Em abril de 2001, os governantes
da UA se comprometeram a fixar uma meta para destinar pelo menos 15% de seu
orçamento anual para melhorar o setor da saúde. Em 2013, bem antes do foco de
ebola, apenas seis Estados membros da UA haviam cumprido esse compromisso. A
média para a África ocidental foi de 8% e em Serra Leoa chegou a apenas 6,22%,
informou a Oxfam.
Flickr/CC/#ISurvived
Ebola
Korlia
Bonarwolo, sobrevivente da epidemia, dá treinamento a equipes de saúde na
Libéria
“Apesar de a Oxfam e outras
organizações responderem mediante a mobilização de voluntários comunitários,
isso não basta. Se vamos ter sucesso, as comunidades devem ser parte do
processo e do planejamento, desde o princípio”, indicou Aboubacry Tall, diretor
regional da Oxfam para a África ocidental.

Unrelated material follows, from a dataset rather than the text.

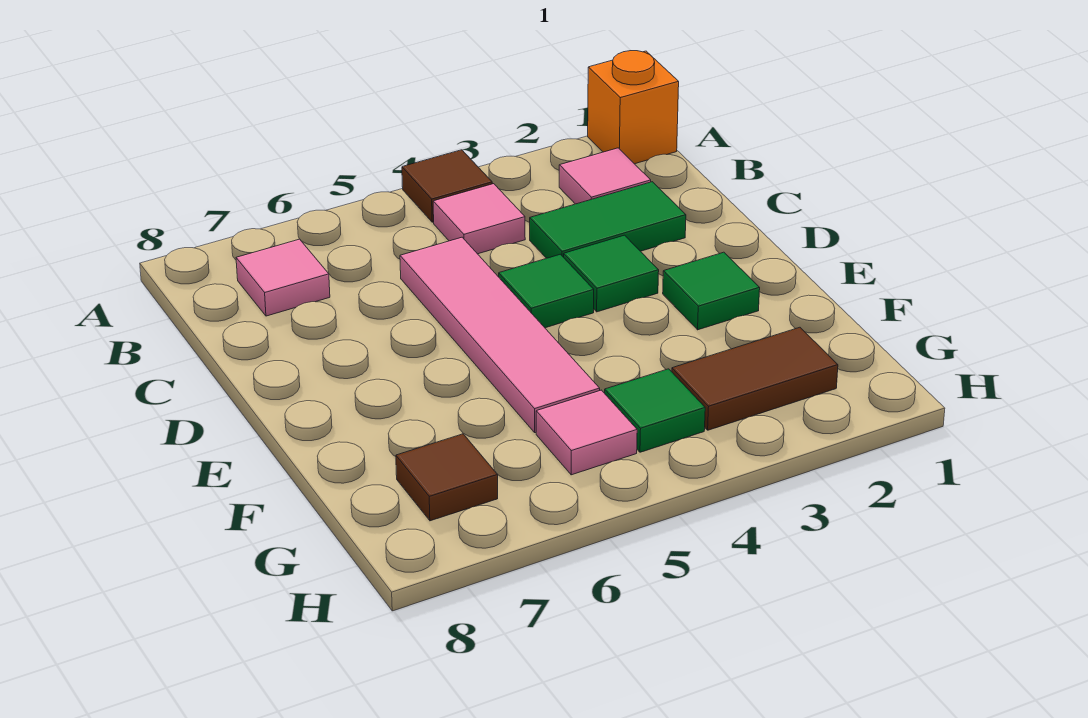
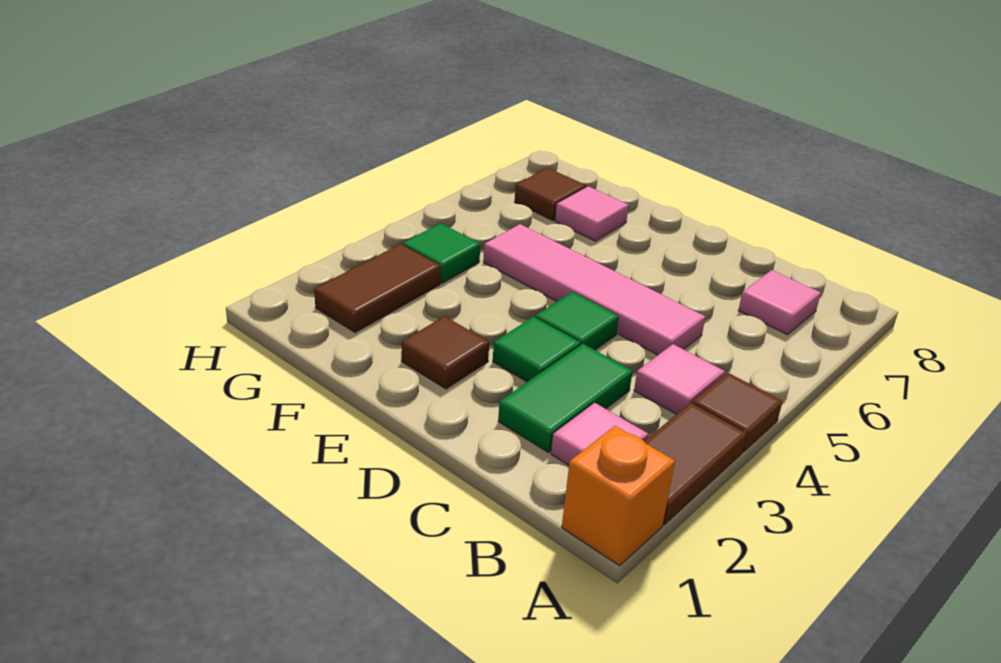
none -> brown 1x2 tile [644,403,747,524]
green 1x1 tile [663,252,760,330] -> brown 1x1 tile [401,316,489,389]
pink 1x1 tile [536,390,637,475] -> pink 1x1 tile moved to [555,186,629,241]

“Depois do recente foco de ebola
na Libéria, fiquei horrorizado ao ver os mesmos padrões de desconfiança
pairando no ar. Os boatos eram inúmeros, alguns não acreditavam que fosse ebola
e outros acreditavam que tinha sido reintroduzido propositalmente. Esse tipo de
boato é muito perigoso”, alertou Tall.
Para evitar que a mesma tragédia
se repita, a Oxfam exortou os governos de Guiné, Libéria e Serra Leoa a
facultar às comunidades locais assumirem um papel de liderança em sua própria
atenção sanitária, garantindo que a população participe plenamente das decisões
sobre a destinação dos recursos e sua utilização.A experiência da Oxfam durante
a resposta ao ebola demonstrou que a liderança comunitária e a confiança nos
sistemas de saúde locais são absolutamente vitais e devem ser consideradas como
uma necessidade médica, acrescentou.
Perguntado sobre se a redução nos
fundos se deve à recessão econômica mundial e à queda dos preços do petróleo,
Saldivar respondeu que o sistema humanitário mundial deve lidar com um número
sem precedentes de crises simultâneas, o que faz com que seja ainda mais
importante que os países que estão se recuperando de problemas como o foco de
ebola tenham as ferramentas e o apoio que necessitam, incluída a informação
para planejar e administrar a recuperação.
Para Saldivar, “o maior problema
é com o acompanhamento dos fundos de recuperação e a falta de um sistema único
para a apresentação de relatórios com informação clara e atualizada de todos os
doadores”. Os doadores reportam a informação de diferentes maneiras, por isso
os atores locais têm dificuldade para rastrear os fundos.
Mais de US$ 1 bilhão em fundos
prometidos pelos principais doadores estão à disposição dos países na medida em
que os governos determinem suas necessidades de recuperação mais graves.“É
razoável que, a apenas seis meses da conferência da ONU, não se tenha gasto
todos os fundos prometidos. Mas a questão mais importante é que os atores
locais merecem ter informação atualizada sobre a situação para que possam
vigiar e ter voz sobre como são gastos os recursos”, ressaltou Saldivar.